### COLLECTED DATA
----------

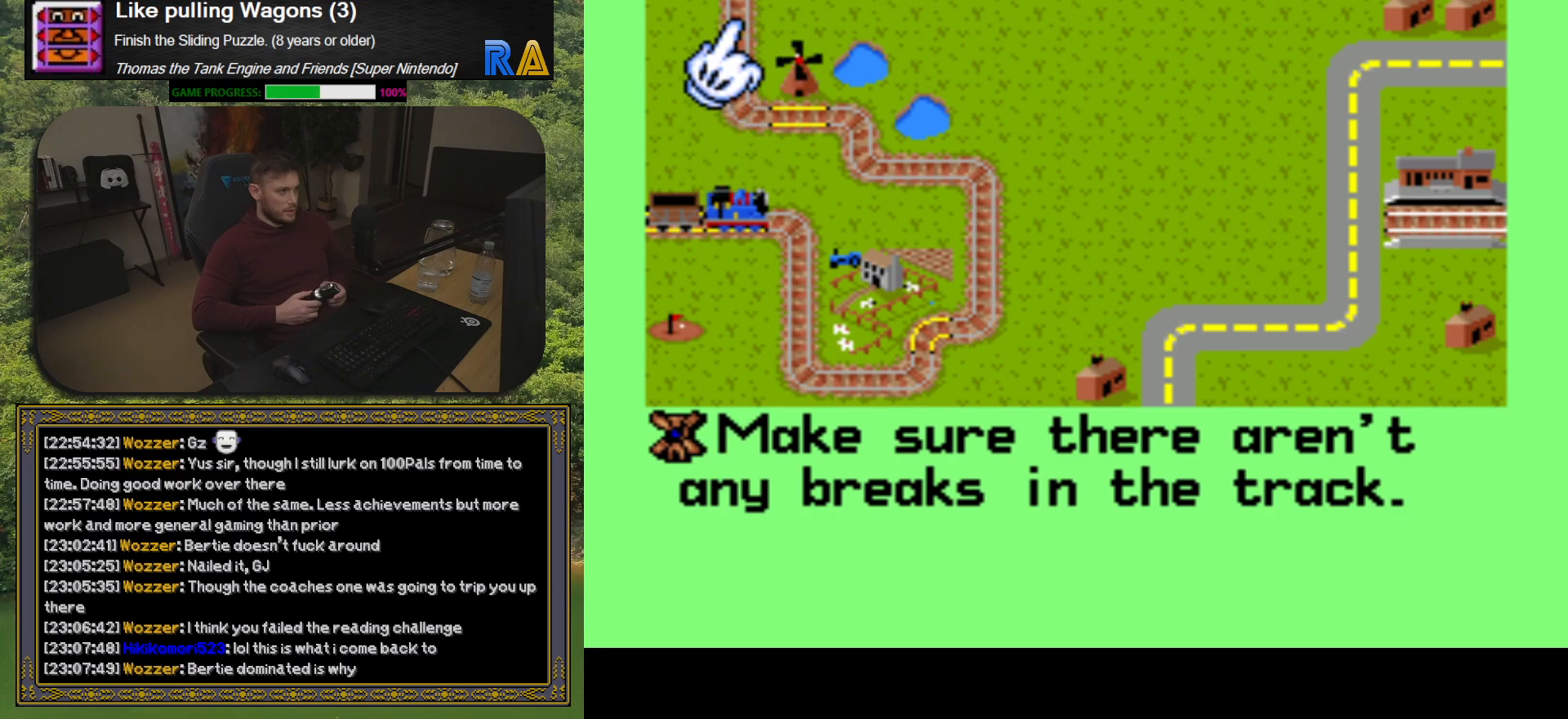
{"buttons": [], "button_events": [[183, "A", "down"], [317, "A", "up"]]}
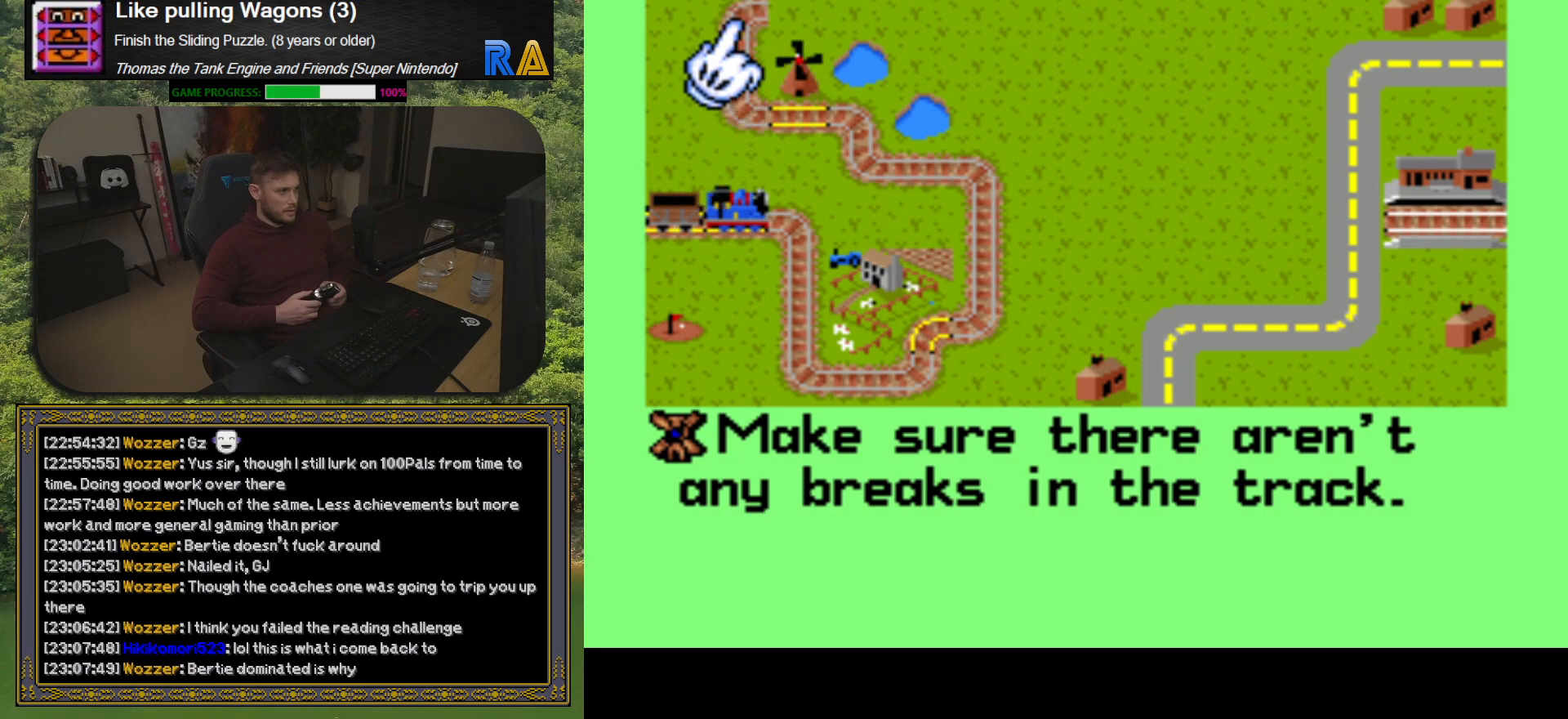
{"buttons": [], "button_events": []}
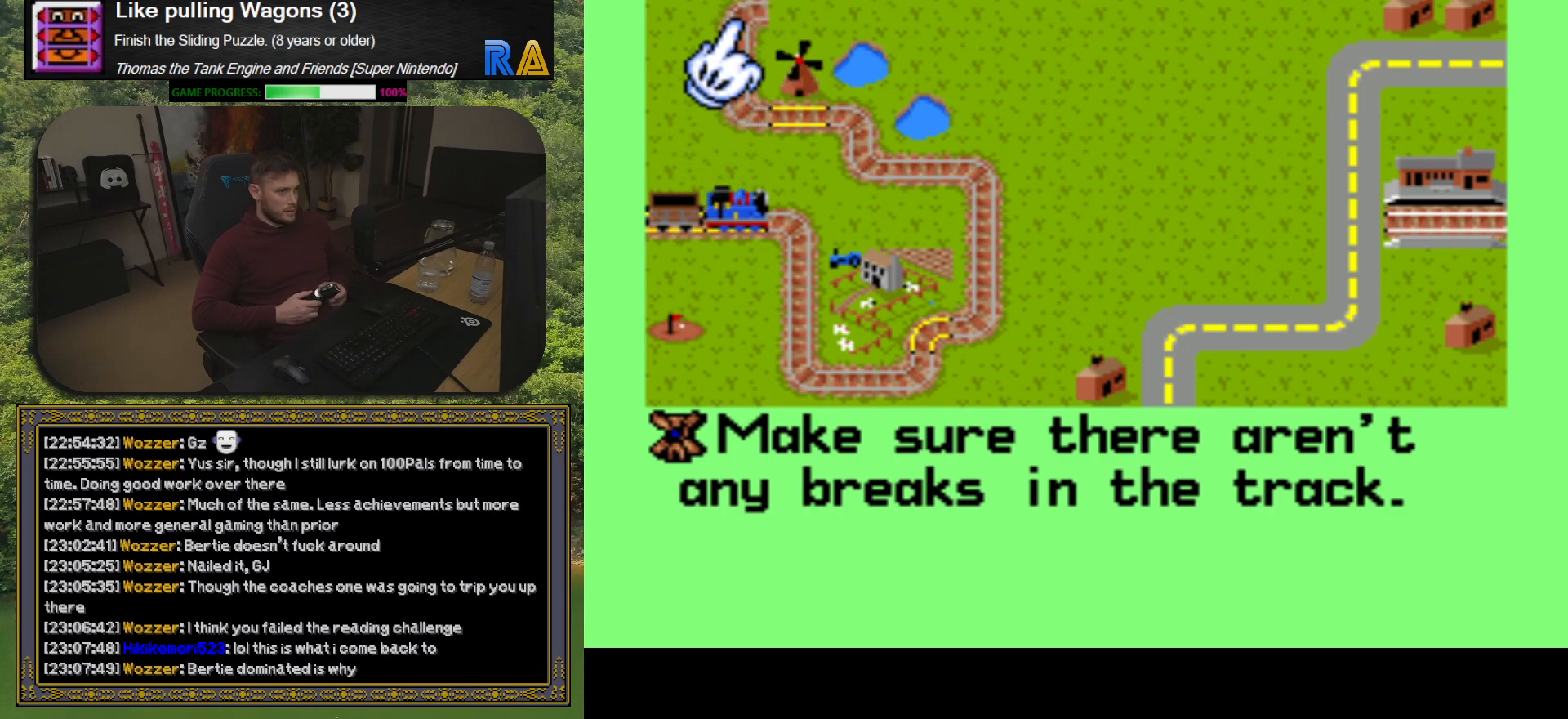
{"buttons": [], "button_events": []}
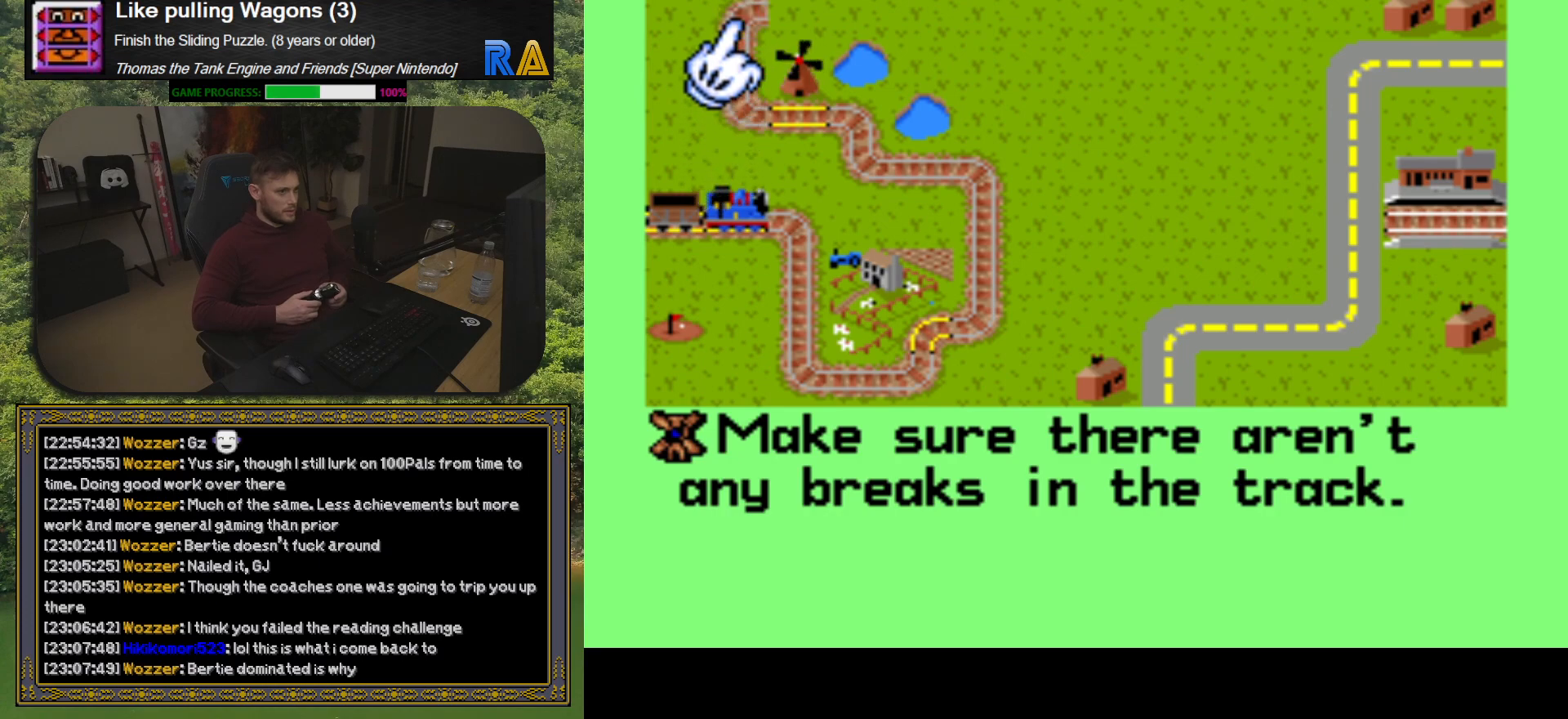
{"buttons": [], "button_events": []}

----------

### TASK BRIEF
Everything in the listing above must be retyped exactly, except for the pictures.

### SOLUTION BELOW
{"buttons": [], "button_events": [[183, "A", "down"], [317, "A", "up"]]}
{"buttons": [], "button_events": []}
{"buttons": [], "button_events": []}
{"buttons": [], "button_events": []}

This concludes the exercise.